Помню, несколько лет тому назад судьба заперла меня на целых полгода в Ницце. Русских в этом городе – масса (что в значительной степени обусловливается близостью Монте-Карло с его рулеткою), и в этом множестве набралось человек с десяток знакомых, для которых поездки в Монте-Карло представлялись не с руки. В том числе были: два земских деятеля, один предводитель дворянства, один не помнящий родства экономист, один задыхающийся прокурор, один малокровный штабс-ротмистр, один «старый дипломат» (с совершенно голою, точно детскою головой), два государственных младенца (последние шестеро с сохранением содержания) и я. Все мы без отдыха кашляли, пили микстуры, ели пилюли и претерпевали адскую скуку. Кругом – блеск и прозрачность; солнце так и горит; на темно-синем небе ни облачка; Средиземное море плещет; померанцы благоухают; пальмы, олеандры, лавровые деревья чаруют взоры… а мы сидим, кашляем и тоскуем. Нет у нас ни собственного дела, ни собственной жизни. Министерство Бюффе́-Брольи падает, уступая министерству Бюффе́-Дюфора, а нам все равно. Гамбетта произносит речь за речью, а у нас скулы болят от зевоты. Префект, мосье Декре́, бал дает – нас не приглашает, и мы не печалимся этим, хотя понимаем, что, в качестве «знатных иностранцев», имеем право предъявить к мосье Декре́ претензию. Ни нам ни до кого дела нет, ни до нас никому дела нет. Живем, как жили бы у себя в Замоскворечье, и не понимаем, что тут такого, в этой «загранице», привлекательного. Разве вот услышим, что г. фон Дервиз столько-то десятков тысяч пожертвовал в пользу бедных города Ниццы и был по этому случаю почтен от мосье Декре́ визитом – ну, на минутку как будто оживимся, молвим: вот истинно русский патриот, который высоко держит знамя России! И затем – опять ничего. Даже родная Русь – и та представляется воображению, словно окутанная туманом, и ничем не напоминает о себе, кроме замоскворецкой скуки. Думали мы, думали, ка́к тут поступить, и, наконец, один из государственных младенцев подал отличный совет.
– Придумал я, господа, прекраснейшее развлечение, – сказал он однажды, – именно: выберемте какой-нибудь вопрос, образуем из себя комиссию для разработки его и будем поступать так точно, как бы мы поступали, заседая в заправской комиссии.
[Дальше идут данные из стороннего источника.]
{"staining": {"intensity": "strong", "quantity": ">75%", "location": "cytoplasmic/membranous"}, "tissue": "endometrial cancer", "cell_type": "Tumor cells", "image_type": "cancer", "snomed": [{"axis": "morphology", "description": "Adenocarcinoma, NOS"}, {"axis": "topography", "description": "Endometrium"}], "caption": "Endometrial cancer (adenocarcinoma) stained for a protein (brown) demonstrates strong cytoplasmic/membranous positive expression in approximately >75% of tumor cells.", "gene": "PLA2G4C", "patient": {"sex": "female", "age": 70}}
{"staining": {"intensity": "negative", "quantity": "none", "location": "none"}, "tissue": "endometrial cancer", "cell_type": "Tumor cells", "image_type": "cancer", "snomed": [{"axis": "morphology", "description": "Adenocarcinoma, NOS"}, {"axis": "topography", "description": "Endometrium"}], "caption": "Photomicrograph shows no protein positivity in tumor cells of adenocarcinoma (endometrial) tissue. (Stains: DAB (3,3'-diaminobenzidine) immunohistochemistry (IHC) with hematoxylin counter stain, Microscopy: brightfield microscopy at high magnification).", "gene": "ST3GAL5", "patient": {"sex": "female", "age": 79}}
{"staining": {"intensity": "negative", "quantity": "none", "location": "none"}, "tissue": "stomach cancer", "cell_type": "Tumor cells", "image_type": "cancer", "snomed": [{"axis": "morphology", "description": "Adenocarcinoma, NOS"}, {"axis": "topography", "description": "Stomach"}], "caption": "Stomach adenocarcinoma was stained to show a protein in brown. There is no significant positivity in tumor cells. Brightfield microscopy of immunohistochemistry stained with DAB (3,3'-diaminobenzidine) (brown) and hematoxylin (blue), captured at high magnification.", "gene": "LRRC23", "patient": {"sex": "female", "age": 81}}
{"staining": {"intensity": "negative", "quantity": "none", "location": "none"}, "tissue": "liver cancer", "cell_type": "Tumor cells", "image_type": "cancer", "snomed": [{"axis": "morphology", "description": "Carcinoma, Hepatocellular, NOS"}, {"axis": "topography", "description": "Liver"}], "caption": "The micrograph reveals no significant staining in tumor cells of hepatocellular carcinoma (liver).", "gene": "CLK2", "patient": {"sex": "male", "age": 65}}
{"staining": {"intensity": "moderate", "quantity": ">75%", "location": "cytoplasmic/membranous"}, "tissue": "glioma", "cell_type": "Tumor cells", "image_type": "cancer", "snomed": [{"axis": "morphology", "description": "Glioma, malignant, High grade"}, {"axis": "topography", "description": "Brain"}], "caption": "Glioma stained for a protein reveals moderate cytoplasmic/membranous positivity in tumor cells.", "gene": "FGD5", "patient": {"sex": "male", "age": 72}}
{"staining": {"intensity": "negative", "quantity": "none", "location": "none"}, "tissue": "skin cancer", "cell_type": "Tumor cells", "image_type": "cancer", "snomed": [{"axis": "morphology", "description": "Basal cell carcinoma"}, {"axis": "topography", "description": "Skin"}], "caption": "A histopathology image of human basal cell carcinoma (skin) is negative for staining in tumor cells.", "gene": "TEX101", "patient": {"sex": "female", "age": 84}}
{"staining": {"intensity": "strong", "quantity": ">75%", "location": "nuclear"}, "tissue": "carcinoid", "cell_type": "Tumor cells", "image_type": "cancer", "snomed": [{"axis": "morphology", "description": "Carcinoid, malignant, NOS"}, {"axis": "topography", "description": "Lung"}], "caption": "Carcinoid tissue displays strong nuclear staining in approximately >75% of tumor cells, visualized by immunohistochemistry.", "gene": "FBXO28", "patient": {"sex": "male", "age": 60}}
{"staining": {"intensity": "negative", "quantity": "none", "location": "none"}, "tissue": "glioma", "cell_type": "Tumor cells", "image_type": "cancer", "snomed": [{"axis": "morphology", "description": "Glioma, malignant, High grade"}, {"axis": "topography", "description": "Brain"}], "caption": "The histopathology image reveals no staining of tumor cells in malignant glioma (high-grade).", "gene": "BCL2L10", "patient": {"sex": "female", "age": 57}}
Во-первых, это напомнит нам об интересах родной земли, а во-вторых, поможет скоротать время вполне на родной манер!
Мысль эта была всеми встречена с увлечением. «Чудесно! – думалось всем, – и старая скука от нас не уйдет, и новой скуки отведаем, – все же, между двух скук, скорее время пройдет!» Оставалось, следовательно, найти «вопрос», который мог бы достойным образом занять наши досуги. Стали отыскивать. Экономист, разумеется, высказался, что всего приличнее было бы заняться обсуждением вопроса о лежащих втуне богатствах, но предложение это было встречено не только с недоверием, но даже почти с нетерпением.
– А ну их! – единогласно отозвались все.
Затем некоторое время, для приличия, поцеремонились, но наконец сознали ясно, что в среде русских культурных людей, даже под темно-синим небом Ниццы, даже ради «игры», не может быть никакой иной комиссии, кроме комиссии об искоренении.
– Об искоренении – чего? – как будто изумился экономист.
Но этот вопрос уже никого не застал врасплох.
– Там увидим! начнем дебатировать – оно само собой определится! – отвечали одни.
– Как – «об искоренении чего»? – просто-напросто удивились другие.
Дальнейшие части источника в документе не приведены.